Question:

During the dediction of the temple, offerings were brought. What happens to burnt offerings? Are they consumed by the fire, does the high priest eat a portion, is any eaten, or is it all consumed by fire?


Answer:

The Mosaical Law contained a variety of offerings (Leviticus 7:37). Sin offerings were given when a person unintentionally sinned (Leviticus 4). Guilt (or trespass) offerings were given when a person sinned unintentionally and had the possibility of making restitution for his sin (Leviticus 5:1-6:7). The purpose of the grain offering is never directly stated, but it appears to be used to express thankfulness to God (Leviticus 2; 6:14-23). It was offered at first harvest and in combination with other sacrifices, perhaps to show thankfulness for forgiven sins. Peace offerings were to show fellowship between the worshiper and God (Leviticus 3). When combined with other sacrifices, the peace offering was always done last as sin must be atoned before fellowship can exist with God. Burnt offerings are related to the sin and guilt offerings (Leviticus 1). It was offered for the atonement of sin (Leviticus 1:4), but the one making the offering could chose what was being offered. All the offerings involved burning portions, but the burnt offering was given wholly to God (Deuteronomy 33:10). Only the skin of the animals offered were kept (Leviticus 7:8). Dedication offerings were given when articles of the tabernacle or temple were put into service or when a person became a priest.

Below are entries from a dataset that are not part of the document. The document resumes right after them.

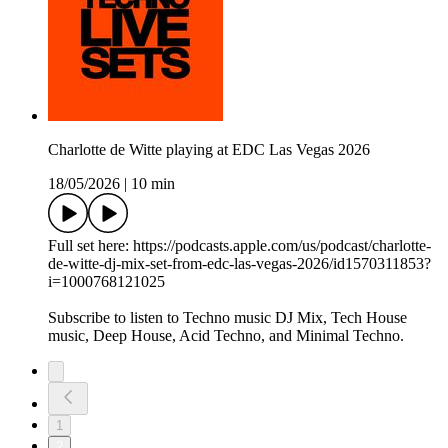
Charlotte de Witte playing at EDC Las Vegas 2026
18/05/2026
|
10 min
Full set here: https://podcasts.apple.com/us/podcast/charlotte-
de-witte-dj-mix-set-from-edc-las-vegas-2026/id1570311853?
i=1000768121025
Subscribe to listen to Techno music DJ Mix, Tech House
music, Deep House, Acid Techno, and Minimal Techno.
1
2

The burnt offering and grain offering were to be done on a daily basis for the nation. The sin offering, guilt offering, and dedication offerings were done as needed for the individual. The burnt offering, grain offering, and peace offering were offered by individuals at appointed occasions, such as feasts, as the fulfillment of a vow, or as a freewill offering (Numbers 16:3; 29:39).

Burnt, grain, and peace offerings were subcategories of a freewill offering. When a individual offered a burnt offering, grain offering, or peace offering he was allowed to choose to offer whatever he desired within certain guidelines. For example, money and goods were given as freewill offerings (Ezra 1:4-6; 8:28); however, money gained from prostitution could not be accepted as fulfillment of a vowed offering (Deuteronomy 23:18). Even words of praise were considered to be freewill offerings (Psalms 119:108). Obviously, items that were not sacrificial animals were not burnt, in whole or in part. Instead, they were used in God's service. II Chronicles 31:14 speaks of a man appointed to oversee the usage of freewill offerings.

Jesus' death upon the cross is described as a combination of offerings. His death is called a sin offering (Hebrews 9:24-10:3; 13:10-14). If you recall that offerings which were burnt were said to be a sweet-smelling aroma to the Lord (Leviticus 1:17; 2:2; 3:16), you can see then that the Lord's death was also a "burnt offering" even though he was not burnt (Ephesians 5:2). This is because Jesus voluntarily gave himself wholly over to God to appease God's wrath.

In the same way, Christians are expected to be a whole (or burnt) offering to God when we dedicate our lives in the service of God (Romans 12:1-2).


Special Rules for Vowed Sacrifices

Peace offerings, grain offerings, and burnt offerings could be vowed to God. When the vow was fulfilled, the offering had to be made (Deuteronomy 23:21-23; Ecclesiastes 5:1-4). Just about anything that belonged to a person could be vowed to God: people (Leviticus 27:2-8), livestock (Leviticus 27:9-13), homes (Leviticus 27:14-15), or property (Leviticus 27:16-25) are given as examples. Most vowed offerings could be redeemed, or bought back, and most of Leviticus 27 deals with how to determine the redemption price. However, certain things could not be redeemed: sacrificial animals (Leviticus 27:9-10), firstborn clean animals because they already belong to the Lord (Leviticus 27:26), or anything that a man sets apart for destruction, whether man, animal, or property (Leviticus 27:28). Anyone whom the Lord has set apart for destruction cannot be redeemed as they are under a death sentence (Leviticus 27:29). By implication, firstborn children also could not be redeemed if they are vowed because they already belong to God (Exodus 13:2, 12-15). In addition, anything vowed once and redeemed, could not be redeemed if it was vowed a second time.

Obviously, anything vowed as a burnt offering is vowed for destruction. It cannot be redeemed. If it is a sacrificial animal, it will be offered up to God. Everything else becomes most holy and belongs to God (Leviticus 27:28). For example, property that becomes vowed for destruction, whether on purpose or by selling it before it is redeemed, becomes the property of the priests (Leviticus 27:20-21). Other things would be put into service for God.

This is how Samuel, the firstborn son of a Levite (I Chronicles 6:16, 28), came to serve the Lord (I Samuel 3:1). His mother made a vow that if she was given a child, the child would be given to the Lord (I Samuel 1:11). Though Leviticus 27 allows for vowed children to be redeemed, a firstborn child already belongs to God and hence cannot be redeemed.